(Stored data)
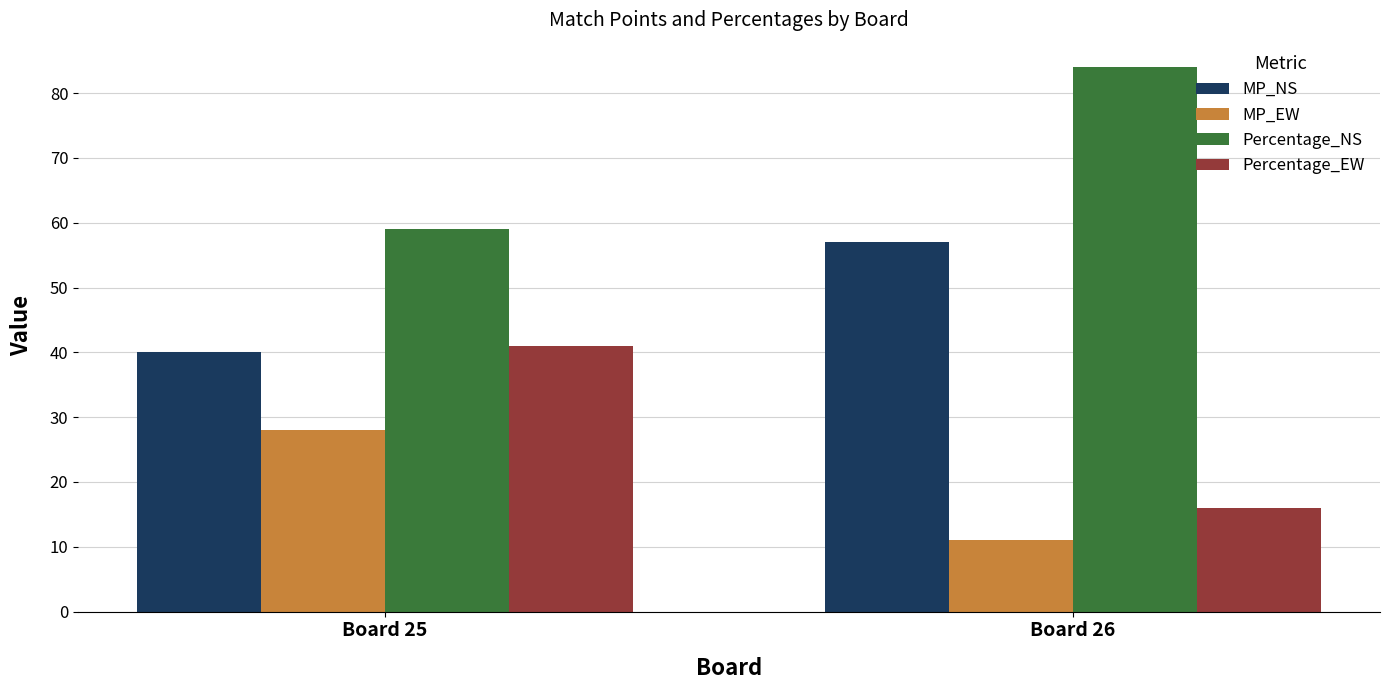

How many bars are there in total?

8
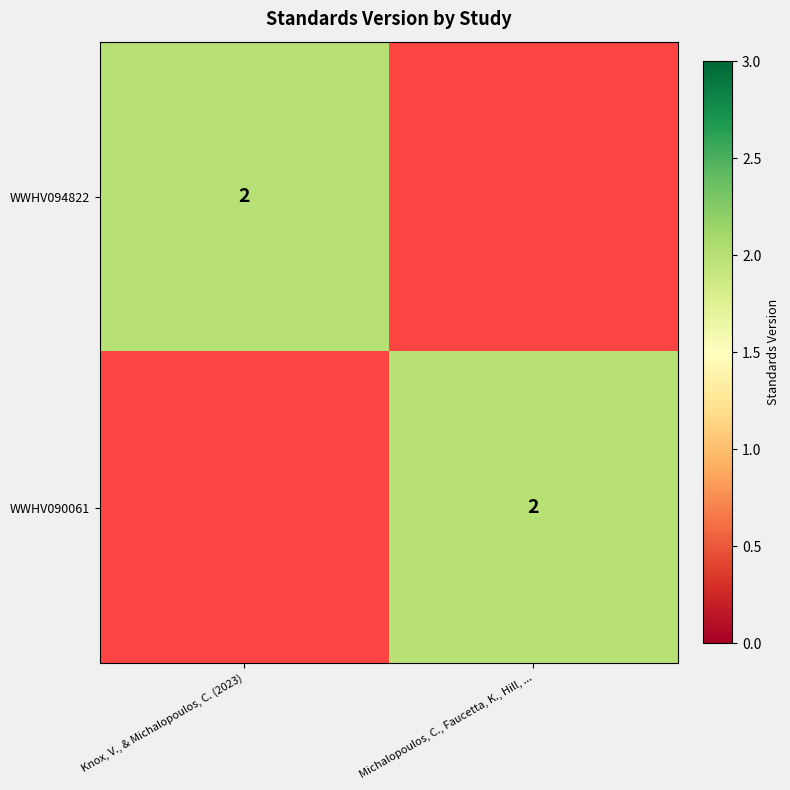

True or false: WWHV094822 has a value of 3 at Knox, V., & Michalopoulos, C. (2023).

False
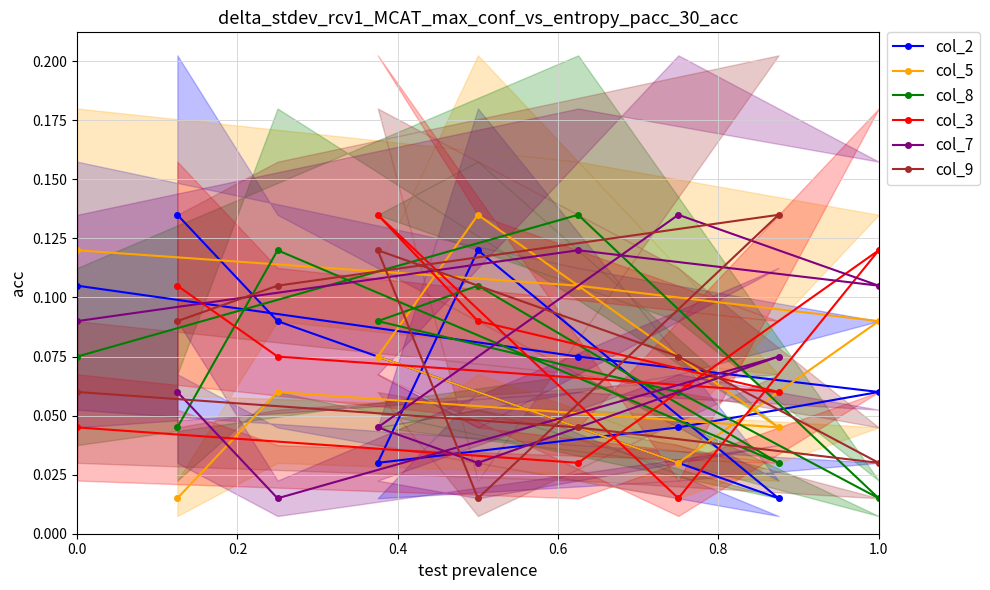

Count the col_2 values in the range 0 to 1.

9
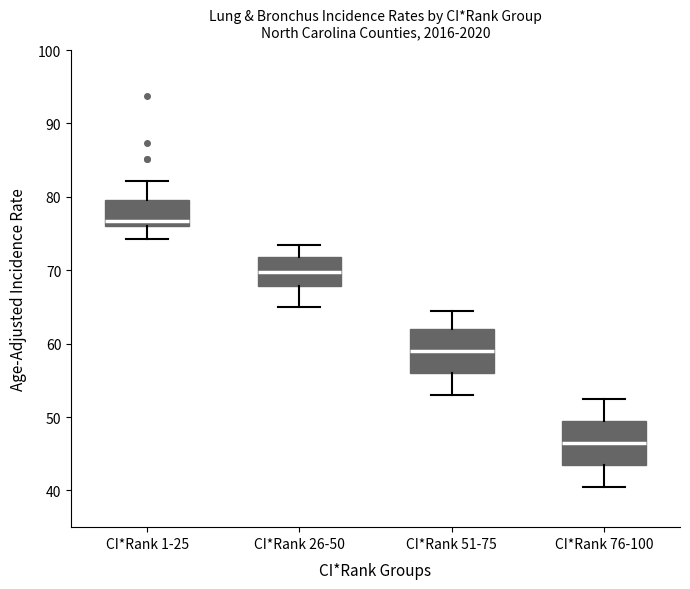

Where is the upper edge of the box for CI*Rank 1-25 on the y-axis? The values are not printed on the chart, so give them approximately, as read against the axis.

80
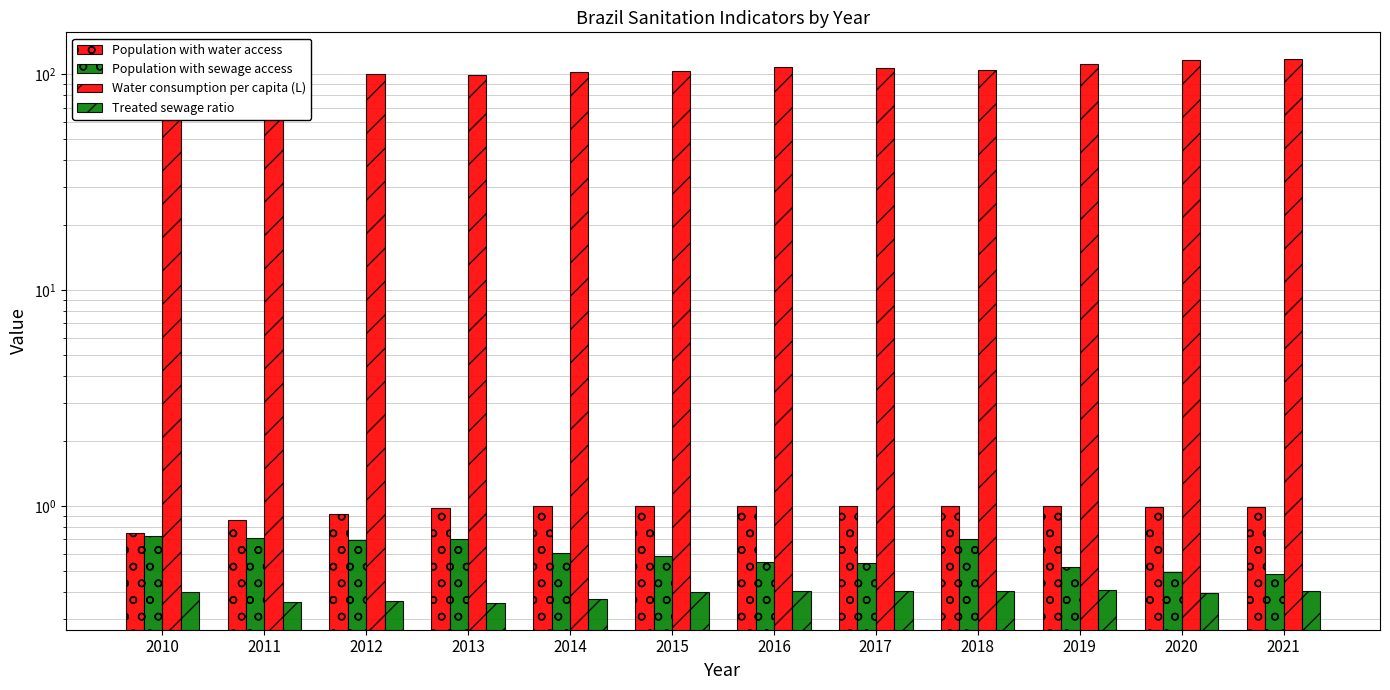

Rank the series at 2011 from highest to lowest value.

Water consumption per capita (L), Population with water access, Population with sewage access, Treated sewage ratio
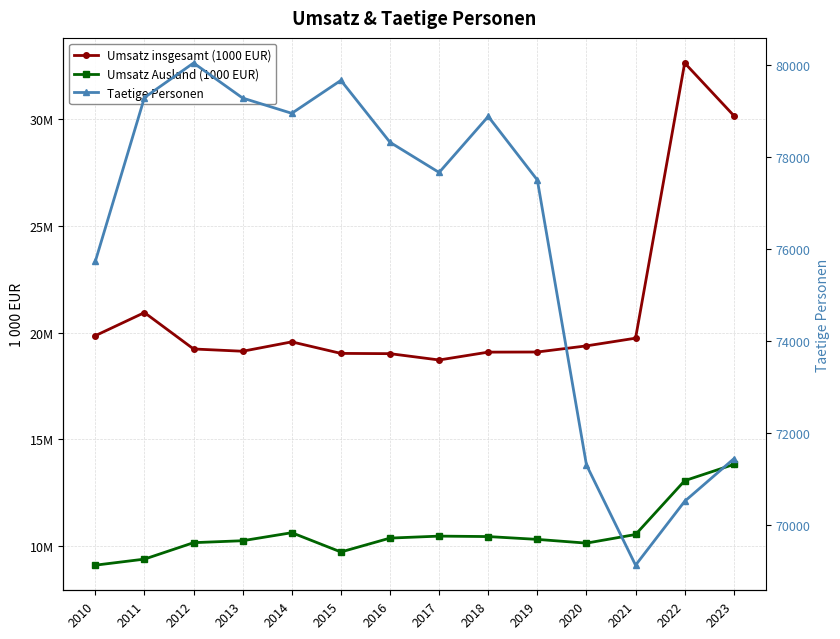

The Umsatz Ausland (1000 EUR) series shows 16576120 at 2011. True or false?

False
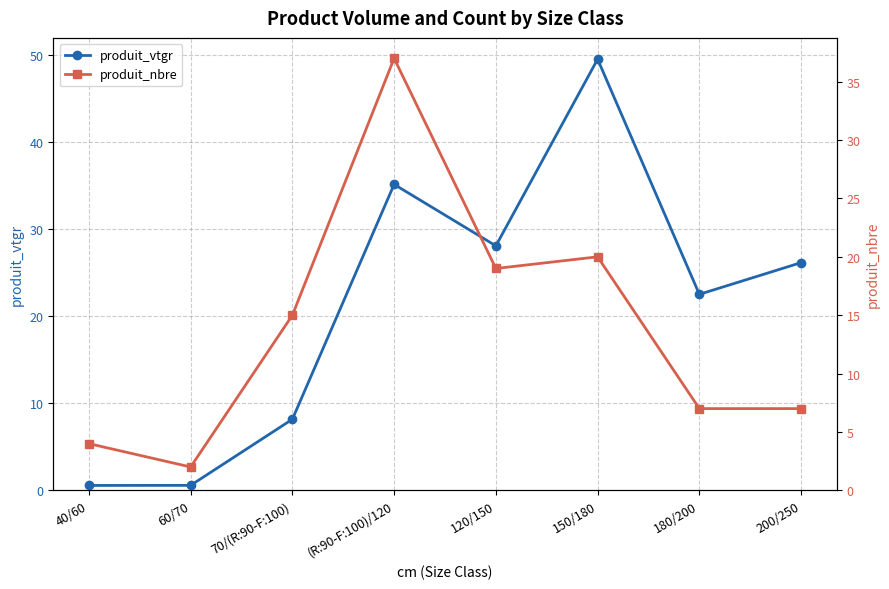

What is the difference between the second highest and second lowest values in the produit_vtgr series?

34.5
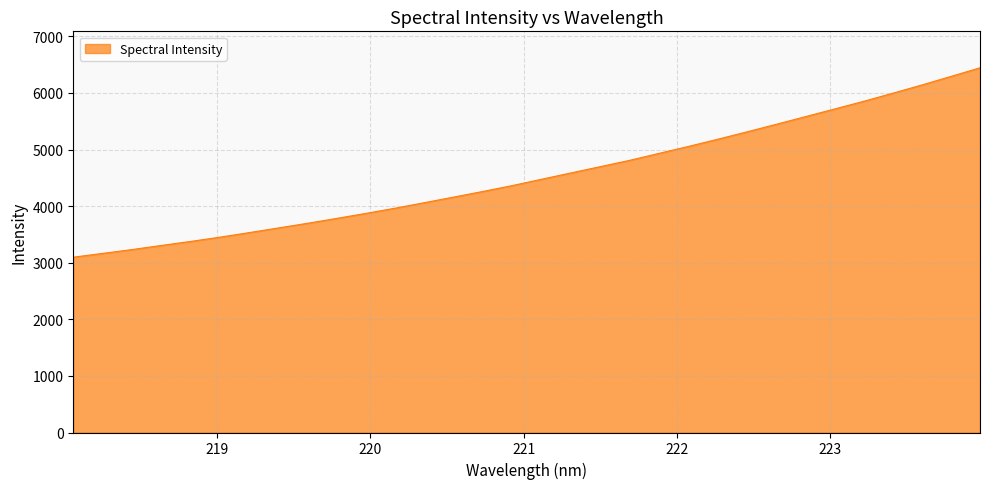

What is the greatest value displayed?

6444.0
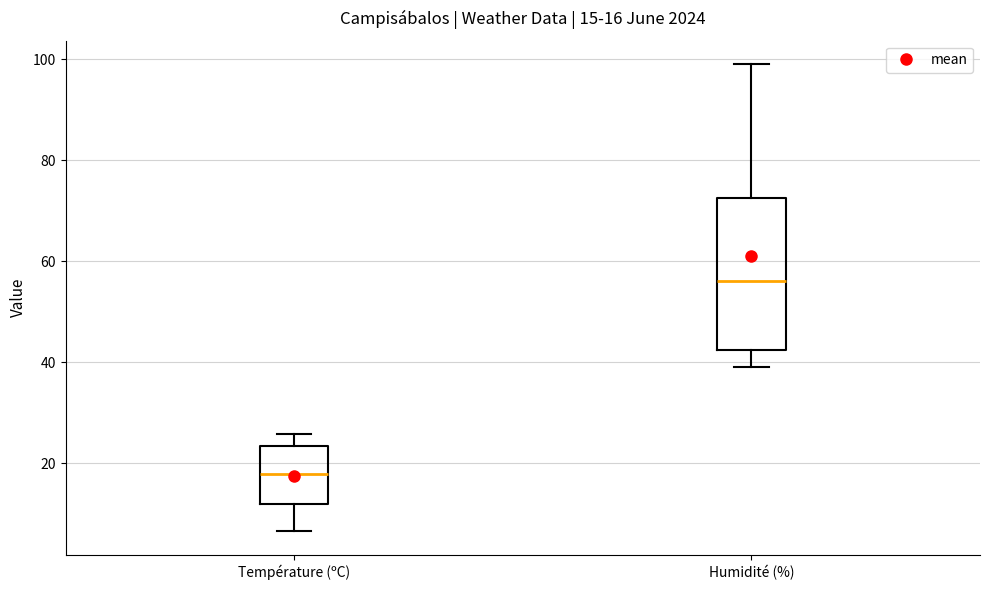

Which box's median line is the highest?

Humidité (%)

*EXERCISE PROMPT*. Transcribe every item above character for character, omitting the pictures.

*PROBLEM SOLUTION*.
How many bars are there in total?

8

True or false: WWHV094822 has a value of 3 at Knox, V., & Michalopoulos, C. (2023).

False

Count the col_2 values in the range 0 to 1.

9

Where is the upper edge of the box for CI*Rank 1-25 on the y-axis? The values are not printed on the chart, so give them approximately, as read against the axis.

80

Rank the series at 2011 from highest to lowest value.

Water consumption per capita (L), Population with water access, Population with sewage access, Treated sewage ratio

The Umsatz Ausland (1000 EUR) series shows 16576120 at 2011. True or false?

False

What is the difference between the second highest and second lowest values in the produit_vtgr series?

34.5

What is the greatest value displayed?

6444.0

Which box's median line is the highest?

Humidité (%)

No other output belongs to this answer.